15/Sep/2006: Can sulphur dioxide, pumped in to the stratosphere, save this planet from global warming? Yes, says a scientist from the U.S National Center for Atmospheric Research.
Tom Wigley, a climatologist at the U.S National Center for Atmospheric Research, believes that pumping sulphur dioxide in to the stratosphere would produce aerosols of sulphuric acid, which could reflect sunrays shading the planet, just like the ash clouds from volcanic eruptions.
Sulphur dioxide, a pollutant in the atmosphere, released by power plants, industries and by burning fossil fuel, is responsible for many respiratory illnesses, lung and heart diseases in humans, apart from causing acid rains that threaten crops and other vegetation in land. Wigley’s computer models suggest that injecting sulphur dioxide molecules in to the stratosphere, at regular intervals ranging from one to four years, will produce a cooling effect similar to the one produced by the ash clouds formed when Mount Pinatubo in Philippines, erupted in 1991.
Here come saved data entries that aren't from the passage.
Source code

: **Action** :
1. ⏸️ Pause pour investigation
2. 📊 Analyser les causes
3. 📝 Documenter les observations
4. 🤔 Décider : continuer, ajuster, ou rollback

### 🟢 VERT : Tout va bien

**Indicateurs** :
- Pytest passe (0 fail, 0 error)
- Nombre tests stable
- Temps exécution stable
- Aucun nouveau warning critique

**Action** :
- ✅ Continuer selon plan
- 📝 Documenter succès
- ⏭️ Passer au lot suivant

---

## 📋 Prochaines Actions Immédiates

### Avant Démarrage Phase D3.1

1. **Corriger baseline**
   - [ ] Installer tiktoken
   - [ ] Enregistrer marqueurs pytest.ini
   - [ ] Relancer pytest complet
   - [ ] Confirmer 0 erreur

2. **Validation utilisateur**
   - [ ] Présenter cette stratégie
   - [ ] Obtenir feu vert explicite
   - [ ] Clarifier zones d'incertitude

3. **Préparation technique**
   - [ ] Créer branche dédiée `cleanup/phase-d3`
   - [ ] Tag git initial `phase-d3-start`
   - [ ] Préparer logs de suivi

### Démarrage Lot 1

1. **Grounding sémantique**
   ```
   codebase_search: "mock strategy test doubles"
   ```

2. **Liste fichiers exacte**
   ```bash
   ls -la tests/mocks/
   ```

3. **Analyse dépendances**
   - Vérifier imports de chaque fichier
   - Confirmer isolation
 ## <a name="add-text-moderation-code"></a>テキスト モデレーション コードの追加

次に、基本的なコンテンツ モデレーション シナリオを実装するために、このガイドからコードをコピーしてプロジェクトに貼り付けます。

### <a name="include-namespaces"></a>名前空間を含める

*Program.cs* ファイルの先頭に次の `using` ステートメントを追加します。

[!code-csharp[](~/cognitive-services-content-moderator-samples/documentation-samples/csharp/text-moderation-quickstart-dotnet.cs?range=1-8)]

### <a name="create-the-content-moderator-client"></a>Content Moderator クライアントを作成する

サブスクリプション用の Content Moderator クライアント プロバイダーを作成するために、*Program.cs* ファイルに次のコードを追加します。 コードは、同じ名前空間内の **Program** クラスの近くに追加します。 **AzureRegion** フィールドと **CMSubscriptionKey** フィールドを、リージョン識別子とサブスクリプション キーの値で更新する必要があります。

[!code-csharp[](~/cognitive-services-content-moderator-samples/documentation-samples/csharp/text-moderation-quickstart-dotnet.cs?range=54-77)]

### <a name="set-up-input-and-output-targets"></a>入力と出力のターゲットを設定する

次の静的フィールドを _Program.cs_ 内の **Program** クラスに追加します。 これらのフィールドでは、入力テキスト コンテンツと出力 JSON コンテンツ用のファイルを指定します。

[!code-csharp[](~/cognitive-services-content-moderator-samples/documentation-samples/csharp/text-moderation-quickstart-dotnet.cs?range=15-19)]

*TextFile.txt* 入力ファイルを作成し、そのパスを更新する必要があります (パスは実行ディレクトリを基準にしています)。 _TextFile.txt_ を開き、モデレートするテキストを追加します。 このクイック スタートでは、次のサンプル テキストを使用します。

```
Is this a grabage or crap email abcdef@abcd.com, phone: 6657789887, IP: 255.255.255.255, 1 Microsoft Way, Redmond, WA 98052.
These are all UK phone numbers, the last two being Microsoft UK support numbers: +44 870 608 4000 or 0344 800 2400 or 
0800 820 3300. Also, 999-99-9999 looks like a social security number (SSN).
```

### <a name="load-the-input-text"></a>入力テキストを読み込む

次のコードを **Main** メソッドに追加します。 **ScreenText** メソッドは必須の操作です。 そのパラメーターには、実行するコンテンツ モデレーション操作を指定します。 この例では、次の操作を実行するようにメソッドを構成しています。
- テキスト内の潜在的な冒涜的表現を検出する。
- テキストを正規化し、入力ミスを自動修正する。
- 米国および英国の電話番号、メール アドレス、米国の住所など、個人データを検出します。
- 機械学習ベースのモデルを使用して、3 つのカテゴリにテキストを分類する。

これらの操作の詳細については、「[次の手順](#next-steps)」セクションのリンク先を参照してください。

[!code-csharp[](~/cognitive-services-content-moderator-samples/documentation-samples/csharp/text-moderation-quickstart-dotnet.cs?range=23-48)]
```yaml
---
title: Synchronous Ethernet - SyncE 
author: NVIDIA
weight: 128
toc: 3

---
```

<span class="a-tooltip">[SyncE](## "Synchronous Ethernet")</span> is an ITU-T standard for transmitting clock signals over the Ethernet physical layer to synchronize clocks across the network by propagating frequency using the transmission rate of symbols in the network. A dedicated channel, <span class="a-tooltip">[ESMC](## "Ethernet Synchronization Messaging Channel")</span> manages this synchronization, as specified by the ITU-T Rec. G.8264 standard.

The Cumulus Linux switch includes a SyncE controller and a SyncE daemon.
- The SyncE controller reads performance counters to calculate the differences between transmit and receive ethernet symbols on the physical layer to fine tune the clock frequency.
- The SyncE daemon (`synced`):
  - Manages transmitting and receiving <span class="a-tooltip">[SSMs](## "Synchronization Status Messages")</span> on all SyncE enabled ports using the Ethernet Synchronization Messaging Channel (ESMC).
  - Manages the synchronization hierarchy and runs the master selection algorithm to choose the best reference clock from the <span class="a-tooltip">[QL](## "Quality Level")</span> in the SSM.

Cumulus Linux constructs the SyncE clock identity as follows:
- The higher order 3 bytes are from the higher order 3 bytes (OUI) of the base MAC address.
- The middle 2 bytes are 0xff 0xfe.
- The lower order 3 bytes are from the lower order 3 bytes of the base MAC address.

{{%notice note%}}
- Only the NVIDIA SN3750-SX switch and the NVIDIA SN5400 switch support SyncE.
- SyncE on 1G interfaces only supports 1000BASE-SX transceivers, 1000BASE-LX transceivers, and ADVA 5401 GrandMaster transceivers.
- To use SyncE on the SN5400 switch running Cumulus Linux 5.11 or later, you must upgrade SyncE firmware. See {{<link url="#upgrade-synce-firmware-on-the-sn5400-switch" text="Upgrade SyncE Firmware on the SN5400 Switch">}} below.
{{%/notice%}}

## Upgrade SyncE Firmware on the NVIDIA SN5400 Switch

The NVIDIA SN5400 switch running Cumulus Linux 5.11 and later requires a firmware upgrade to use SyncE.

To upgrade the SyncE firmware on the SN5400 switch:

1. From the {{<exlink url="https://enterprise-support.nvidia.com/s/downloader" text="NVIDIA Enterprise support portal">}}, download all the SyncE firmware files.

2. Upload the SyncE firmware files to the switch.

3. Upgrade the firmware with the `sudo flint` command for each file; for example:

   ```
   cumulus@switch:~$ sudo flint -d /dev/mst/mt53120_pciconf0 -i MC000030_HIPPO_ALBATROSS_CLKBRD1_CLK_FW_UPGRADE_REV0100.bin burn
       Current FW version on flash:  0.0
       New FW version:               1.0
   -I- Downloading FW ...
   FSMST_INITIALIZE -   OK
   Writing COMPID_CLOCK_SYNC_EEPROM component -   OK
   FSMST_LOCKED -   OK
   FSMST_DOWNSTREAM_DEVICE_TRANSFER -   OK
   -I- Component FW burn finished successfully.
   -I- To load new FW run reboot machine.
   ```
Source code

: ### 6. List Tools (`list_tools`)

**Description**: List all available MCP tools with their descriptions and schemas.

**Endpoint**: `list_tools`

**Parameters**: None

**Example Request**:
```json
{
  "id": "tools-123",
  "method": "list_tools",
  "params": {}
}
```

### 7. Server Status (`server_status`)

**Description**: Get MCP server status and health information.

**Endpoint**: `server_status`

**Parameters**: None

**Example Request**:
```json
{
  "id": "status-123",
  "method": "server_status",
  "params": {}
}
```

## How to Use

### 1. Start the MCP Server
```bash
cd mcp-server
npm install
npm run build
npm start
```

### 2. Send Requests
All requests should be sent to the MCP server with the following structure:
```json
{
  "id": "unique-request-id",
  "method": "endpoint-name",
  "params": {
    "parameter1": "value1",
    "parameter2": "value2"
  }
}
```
However, pumping sulphur dioxide in to the stratosphere, which is 16kms above the earth’s surface, could prove to be a costly task. This idea was earlier proposed some three decades ago, but was rejected immediately, as many believed that altering natural processes could prove disastrous. Wigley, whose research on this topic was published in the journal ‘Science’, said that injecting SO2 in to the stratosphere could serve as a long-term solution to global warming, if technologies that could carry out this process economically are developed.
One of the ways to get sulphur dioxide in to the stratosphere is to send numerous planes with a cargo of sulphur dioxide gas and release it in to the stratosphere. This method could cost millions of dollars, but by mixing compounds of sulphur in airplane fuel, can directly release sulphur dioxide in to the stratosphere at a much cheaper cost. However, this method could pollute the atmosphere with SO2, but Wigley feels that the pollution caused would be negligible, as his model require only 10% additional SO2 (for the entire project) than what is released today by burning fossil fuels.
If Wigley’s model is implemented, global warming could be stalled for a couple of decades, buying us time to work out more economic solutions to tackle global warming.